Dinamika jaringan Ethereum sedang bergeser dengan cara yang dapat membentuk kembali struktur pasarnya. Data on-chain menunjukkan bahwa sekitar 30% dari seluruh pasokan Ethereum (ETH) kini terkunci dalam kontrak staking, menandai rekor tertinggi untuk ekosistem proof-of-stake protokol tersebut.
Bacaan Terkait: Bitcoin 'Bukan Lagi Emas Digital,' Kata Strategis Deutsche Bank
Bahkan saat harga ETH berjuang, diperdagangkan di bawah level $2.000 dalam sesi-sesi terkini, aktivitas di sekitar staking terus meningkat. Menurut data analitik, sekitar 36,6 juta ETH saat ini di-stake, yang berarti sebagian signifikan dari pasokan yang beredar secara efektif dihapus dari pasar likuid.
Peningkatan pasokan yang di-stake tampaknya didorong sebagian oleh akumulasi institusional dan paus. Entitas besar seperti BitMine dan lainnya telah menambah kepemilikan staking mereka, sementara dompet yang lebih kecil juga menunjukkan minat untuk mengunci ETH demi imbalan validator.
Tren harga ETH ke arah penurunan pada grafik harian. Sumber: Grafik ETHUSD di Tradingview
Permintaan Staking Ethereum dan Dampak Pasokan
Rasio staking rekor, yang kini di atas 30% dari total pasokan, menunjukkan perubahan struktural dalam dinamika pasokan Ethereum. Validator yang mengunci ETH harus berkomitmen pada waktu tunggu yang lama sebelum menarik, dan antrian keluar saat ini tetap minimal dibandingkan dengan stake baru.
Dari perspektif likuiditas, staking menghilangkan puluhan miliar dolar ETH dari peredaran aktif. Likuiditas yang berkurang dapat memperbesar pergerakan harga jika permintaan muncul kembali, tetapi juga memunculkan pertanyaan tentang volatilitas jangka pendek di tengah kondisi makroekonomi saat ini dan tekanan pasar crypto yang lebih luas.
Kelemahan harga baru-baru ini telah membuat ETH diperdagangkan di bawah level support kunci, dengan analis mencatat campuran kerentanan teknis dan potensi akumulasi baru di level yang lebih rendah.

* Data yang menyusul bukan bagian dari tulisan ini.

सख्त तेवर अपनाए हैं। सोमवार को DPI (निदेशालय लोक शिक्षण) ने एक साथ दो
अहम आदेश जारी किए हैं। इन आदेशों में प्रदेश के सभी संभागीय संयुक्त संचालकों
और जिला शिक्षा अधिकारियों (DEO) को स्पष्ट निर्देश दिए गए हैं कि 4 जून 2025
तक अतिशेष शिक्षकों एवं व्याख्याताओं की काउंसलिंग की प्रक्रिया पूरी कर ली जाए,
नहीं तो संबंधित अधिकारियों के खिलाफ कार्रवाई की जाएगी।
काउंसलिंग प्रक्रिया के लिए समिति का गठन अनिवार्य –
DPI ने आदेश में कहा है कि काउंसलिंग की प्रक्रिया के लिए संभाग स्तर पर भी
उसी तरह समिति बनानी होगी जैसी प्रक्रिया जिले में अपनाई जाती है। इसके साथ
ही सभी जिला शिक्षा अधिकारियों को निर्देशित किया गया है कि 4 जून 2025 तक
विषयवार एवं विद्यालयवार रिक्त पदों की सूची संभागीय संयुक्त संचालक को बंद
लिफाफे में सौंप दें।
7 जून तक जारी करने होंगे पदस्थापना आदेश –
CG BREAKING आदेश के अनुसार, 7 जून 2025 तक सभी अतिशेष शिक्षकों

Perilaku paus juga menggarisbawahi tema ini. Metrik on-chain menunjukkan bahwa pemegang besar telah memodifikasi eksposur mereka, dengan beberapa mengurangi cadangan sementara yang lain menambah posisi, khususnya melalui saluran staking yang meminimalkan tekanan jual.
Outlook Pasar pada Harga ETH di Tengah Pasokan Terkunci
Aksi harga Ethereum tetap sensitif terhadap pendorong pasar yang lebih luas, termasuk data makroekonomi dan arus likuiditas dalam sektor crypto. Namun, peningkatan pangsa ETH yang di-stake mengubah gambaran pasokan: dengan hampir sepertiga token terkunci, tekanan jual langsung mungkin dibatasi.
Analis menyarankan bahwa pengencangan pasokan ini, dikombinasikan dengan akumulasi paus, dapat memainkan peran signifikan dalam perilaku harga jika sentimen pasar berubah.
Bacaan Terkait: Pesta Beli Bitcoin Dapat Berlanjut Dengan Rencana Saham Preferen Baru: CEO Strategi
Konvergensi level staking rekor dan akumulasi yang ditargetkan menciptakan latar belakang di mana keterlibatan jaringan fundamental Ethereum menguat bahkan saat harga tertinggal, menyiapkan panggung untuk fase yang berpotensi berbeda dalam siklus pasar aset tersebut.